I am getting similar confusion matrix. I have following questions: 1. I did not understand fourth value i.e. Bottom right. Can you please explain? 2. How to decrease third value (Up Right) i.e. 1.0? 3. How to increase fourth value i.e. Bottom right?

glenn-jocher commented 2 years ago

@priyankadank 👋 Hello! Thanks for asking about improving YOLOv5 🚀 Training results. columns are normalized.

Most of the time good results can be obtained with no changes to the models or training settings, provided your dataset is sufficiently large and well labelled. If at first you don't get good results, there are steps you might be able to take to improve, but we always recommend users first train with all default settings before considering any changes. This helps establish a performance baseline and spot areas for improvement.

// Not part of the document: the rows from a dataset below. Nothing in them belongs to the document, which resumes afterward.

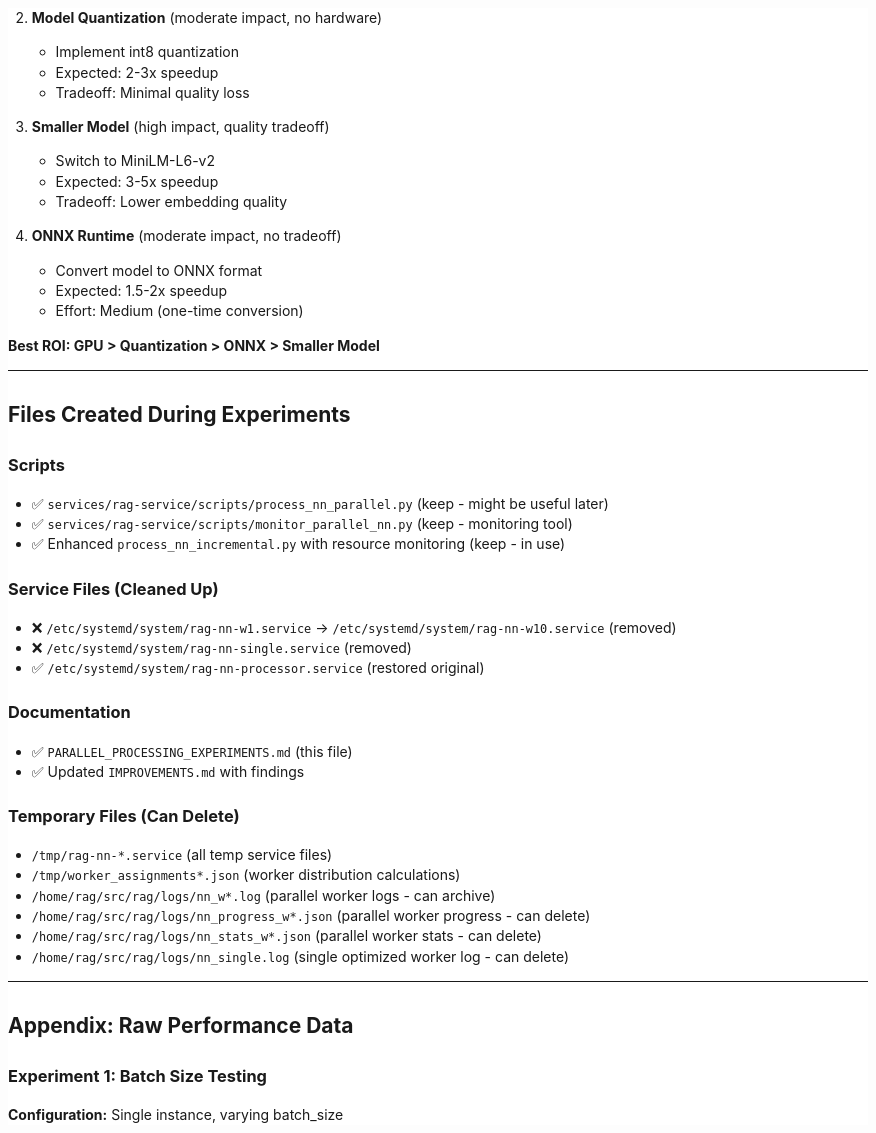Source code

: 2. **Model Quantization** (moderate impact, no hardware)
   - Implement int8 quantization
   - Expected: 2-3x speedup
   - Tradeoff: Minimal quality loss

3. **Smaller Model** (high impact, quality tradeoff)
   - Switch to MiniLM-L6-v2
   - Expected: 3-5x speedup
   - Tradeoff: Lower embedding quality

4. **ONNX Runtime** (moderate impact, no tradeoff)
   - Convert model to ONNX format
   - Expected: 1.5-2x speedup
   - Effort: Medium (one-time conversion)

**Best ROI: GPU > Quantization > ONNX > Smaller Model**

---

## Files Created During Experiments

### Scripts
- ✅ `services/rag-service/scripts/process_nn_parallel.py` (keep - might be useful later)
- ✅ `services/rag-service/scripts/monitor_parallel_nn.py` (keep - monitoring tool)
- ✅ Enhanced `process_nn_incremental.py` with resource monitoring (keep - in use)

### Service Files (Cleaned Up)
- ❌ `/etc/systemd/system/rag-nn-w1.service` → `/etc/systemd/system/rag-nn-w10.service` (removed)
- ❌ `/etc/systemd/system/rag-nn-single.service` (removed)
- ✅ `/etc/systemd/system/rag-nn-processor.service` (restored original)

### Documentation
- ✅ `PARALLEL_PROCESSING_EXPERIMENTS.md` (this file)
- ✅ Updated `IMPROVEMENTS.md` with findings

### Temporary Files (Can Delete)
- `/tmp/rag-nn-*.service` (all temp service files)
- `/tmp/worker_assignments*.json` (worker distribution calculations)
- `/home/rag/src/rag/logs/nn_w*.log` (parallel worker logs - can archive)
- `/home/rag/src/rag/logs/nn_progress_w*.json` (parallel worker progress - can delete)
- `/home/rag/src/rag/logs/nn_stats_w*.json` (parallel worker stats - can delete)
- `/home/rag/src/rag/logs/nn_single.log` (single optimized worker log - can delete)

---

## Appendix: Raw Performance Data

### Experiment 1: Batch Size Testing

**Configuration:** Single instance, varying batch_size
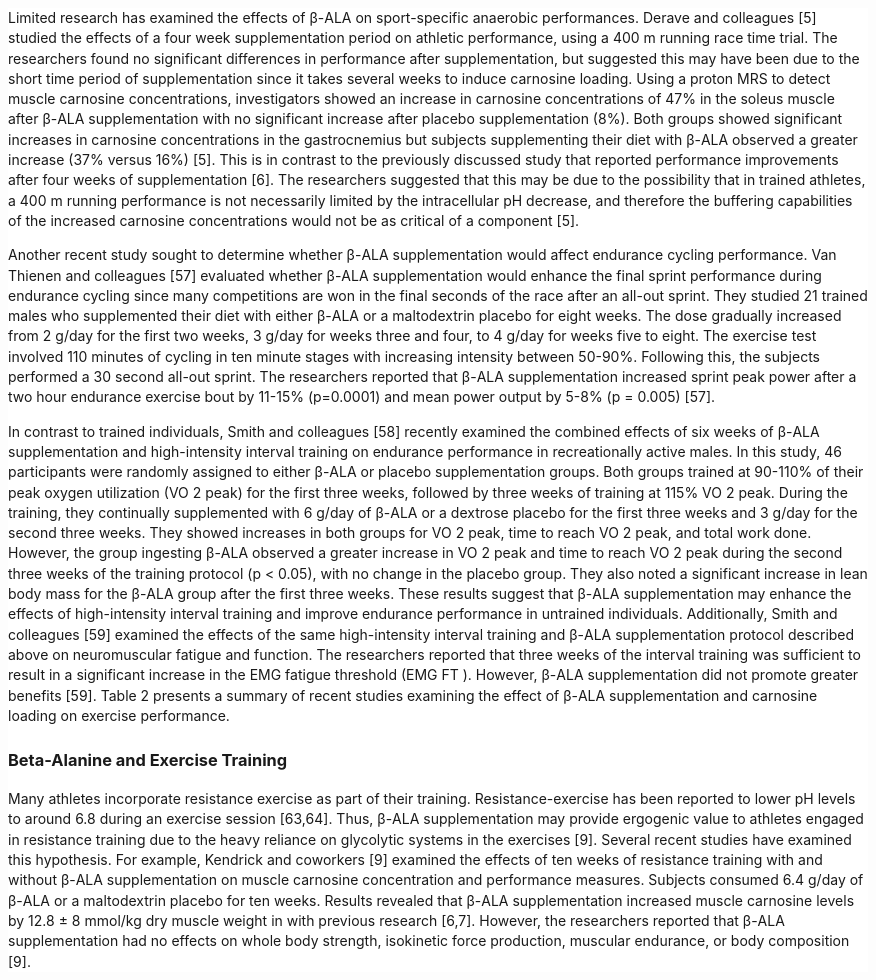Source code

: Limited research has examined the effects of β-ALA on sport-specific anaerobic performances. Derave and colleagues [5] studied the effects of a four week supplementation period on athletic performance, using a 400 m running race time trial. The researchers found no significant differences in performance after supplementation, but suggested this may have been due to the short time period of supplementation since it takes several weeks to induce carnosine loading. Using a proton MRS to detect muscle carnosine concentrations, investigators showed an increase in carnosine concentrations of 47% in the soleus muscle after β-ALA supplementation with no significant increase after placebo supplementation (8%). Both groups showed significant increases in carnosine concentrations in the gastrocnemius but subjects supplementing their diet with β-ALA observed a greater increase (37% versus 16%) [5]. This is in contrast to the previously discussed study that reported performance improvements after four weeks of supplementation [6]. The researchers suggested that this may be due to the possibility that in trained athletes, a 400 m running performance is not necessarily limited by the intracellular pH decrease, and therefore the buffering capabilities of the increased carnosine concentrations would not be as critical of a component [5].

Another recent study sought to determine whether β-ALA supplementation would affect endurance cycling performance. Van Thienen and colleagues [57] evaluated whether β-ALA supplementation would enhance the final sprint performance during endurance cycling since many competitions are won in the final seconds of the race after an all-out sprint. They studied 21 trained males who supplemented their diet with either β-ALA or a maltodextrin placebo for eight weeks. The dose gradually increased from 2 g/day for the first two weeks, 3 g/day for weeks three and four, to 4 g/day for weeks five to eight. The exercise test involved 110 minutes of cycling in ten minute stages with increasing intensity between 50-90%. Following this, the subjects performed a 30 second all-out sprint. The researchers reported that β-ALA supplementation increased sprint peak power after a two hour endurance exercise bout by 11-15% (p=0.0001) and mean power output by 5-8% (p = 0.005) [57].

In contrast to trained individuals, Smith and colleagues [58] recently examined the combined effects of six weeks of β-ALA supplementation and high-intensity interval training on endurance performance in recreationally active males. In this study, 46 participants were randomly assigned to either β-ALA or placebo supplementation groups. Both groups trained at 90-110% of their peak oxygen utilization (VO 2 peak) for the first three weeks, followed by three weeks of training at 115% VO 2 peak. During the training, they continually supplemented with 6 g/day of β-ALA or a dextrose placebo for the first three weeks and 3 g/day for the second three weeks. They showed increases in both groups for VO 2 peak, time to reach VO 2 peak, and total work done. However, the group ingesting β-ALA observed a greater increase in VO 2 peak and time to reach VO 2 peak during the second three weeks of the training protocol (p < 0.05), with no change in the placebo group. They also noted a significant increase in lean body mass for the β-ALA group after the first three weeks. These results suggest that β-ALA supplementation may enhance the effects of high-intensity interval training and improve endurance performance in untrained individuals. Additionally, Smith and colleagues [59] examined the effects of the same high-intensity interval training and β-ALA supplementation protocol described above on neuromuscular fatigue and function. The researchers reported that three weeks of the interval training was sufficient to result in a significant increase in the EMG fatigue threshold (EMG FT ). However, β-ALA supplementation did not promote greater benefits [59]. Table 2 presents a summary of recent studies examining the effect of β-ALA supplementation and carnosine loading on exercise performance.   


### Beta-Alanine and Exercise Training

Many athletes incorporate resistance exercise as part of their training. Resistance-exercise has been reported to lower pH levels to around 6.8 during an exercise session [63,64]. Thus, β-ALA supplementation may provide ergogenic value to athletes engaged in resistance training due to the heavy reliance on glycolytic systems in the exercises [9]. Several recent studies have examined this hypothesis. For example, Kendrick and coworkers [9] examined the effects of ten weeks of resistance training with and without β-ALA supplementation on muscle carnosine concentration and performance measures. Subjects consumed 6.4 g/day of β-ALA or a maltodextrin placebo for ten weeks. Results revealed that β-ALA supplementation increased muscle carnosine levels by 12.8 ± 8 mmol/kg dry muscle weight in with previous research [6,7]. However, the researchers reported that β-ALA supplementation had no effects on whole body strength, isokinetic force production, muscular endurance, or body composition [9].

If you have questions about your training results we recommend you provide the maximum amount of information possible if you expect a helpful response, including results plots (train losses, val losses, P, R, mAP), PR curve, confusion matrix, training mosaics, test results and dataset statistics images such as labels.png. All of these are located in your project/name directory, typically yolov5/runs/train/exp.

We've put together a full guide for users looking to get the best results on their YOLOv5 trainings below.

Dataset

COCO Analysis

Model Selection

Larger models like YOLOv5x and YOLOv5x6 will produce better results in nearly all cases, but have more parameters, require more CUDA memory to train, and are slower to run. For mobile deployments we recommend YOLOv5s/m, for cloud deployments we recommend YOLOv5l/x. See our README table for a full comparison of all models.

YOLOv5 Models

Training Settings

Before modifying anything, first train with default settings to establish a performance baseline. A full list of train.py settings can be found in the train.py argparser.

Further Reading

If you'd like to know more a good place to start is Karpathy's 'Recipe for Training Neural Networks', which has great ideas for training that apply broadly across all ML domains: http://karpathy.github.io/2019/04/25/recipe/

Good luck 🍀 and let us know if you have any other questions!